Understanding Equine Influenza and Rhinopneumonitis

Equine influenza and rhinopneumonitis are two of the most significant viral threats to horse health worldwide. As a responsible horse owner, understanding these diseases and the importance of vaccination can help prevent outbreaks and ensure the health and performance of your horses. This article delves into the nature of these viruses, the vaccination process, and recommended schedules based on AAEP guidelines.

What is Equine Influenza?

Equine influenza, commonly known as horse flu, is a highly contagious respiratory virus that affects horses globally. Caused by various strains of the influenza A virus, it is characterized by:
  • Symptoms: Acute onset of high fever, cough, nasal discharge, and sometimes, swollen lymph nodes.
  • Transmission: Spread through airborne particles over distances up to 50 meters, via direct contact, and contaminated equipment or clothing.
  • Impact: Particularly debilitating in young, elderly, or immunocompromised horses, leading to severe respiratory distress and extended recovery periods.

What is Rhinopneumonitis (Equine Herpesvirus)?

Rhinopneumonitis refers to the disease caused by the Equine Herpesvirus (EHV), primarily types 1 and 4:
  • EHV-1: Causes respiratory disease, neurological disorders, and abortions in pregnant mares.
  • EHV-4: Mainly leads to respiratory illness but can occasionally cause abortions.
  • Symptoms: Fever, lethargy, nasal discharge, and, in severe cases, neurological symptoms such as incoordination.
  • Transmission: The virus spreads via the respiratory route from infected to susceptible horses and can remain latent, reactivating during periods of stress.

How We Vaccinate

Vaccinations are administered primarily as intramuscular injections. The vaccines for flu and rhino are often combined to simplify the protocol and enhance compliance, however, single virus vaccines exist as well as intra-nasal options.

When to Vaccinate

The AAEP recommends the following vaccination schedules:
  • Foals: Begin the initial vaccination series at 6 months, followed by boosters at 7 and 8 months. For foals born to vaccinated mares, the first vaccine can be administered at 9 months, followed by boosters at 10 and 11 months.
  • Adults: Annual or semi-annual boosters, depending on the horse’s exposure risk and environment. Horses at higher risk (those that travel frequently or are housed in large stables) may require more frequent vaccination.
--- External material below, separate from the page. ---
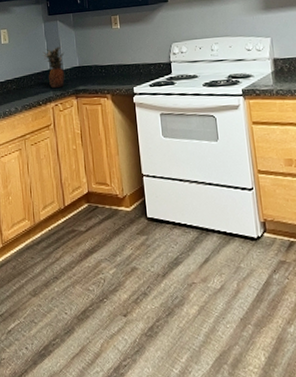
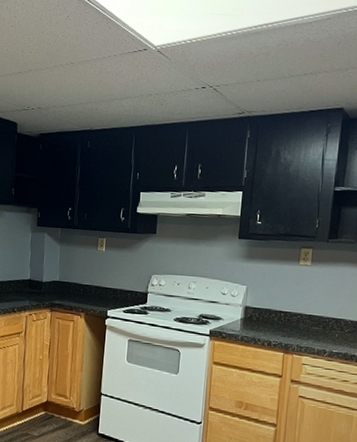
pineapple: present [42,46,65,88] -> none [25,258,47,298]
Specific Schedules for Pregnant Mares

To protect against EHV-1 induced abortion, pregnant mares should be vaccinated at 5, 7, and 9 months of gestation.

Which Horses Should Be Vaccinated?

Vaccination is recommended for all horses, regardless of their use, age, or environment. This is particularly crucial for:
  • Competition horses: Due to their frequent exposure to other horses.
  • Leisure horses: Even minimal contact with other horses can pose a risk.
  • Horses in communal environments: Such as boarding facilities, where the disease can spread quickly.

Conclusion

Equine influenza and rhinopneumonitis pose significant risks to the health and performance of horses. Effective vaccination protocols, as recommended by the AAEP, are crucial in managing these diseases. Regular consultations with a veterinarian will ensure that your vaccination schedules are up to date and tailored to your horse’s specific needs.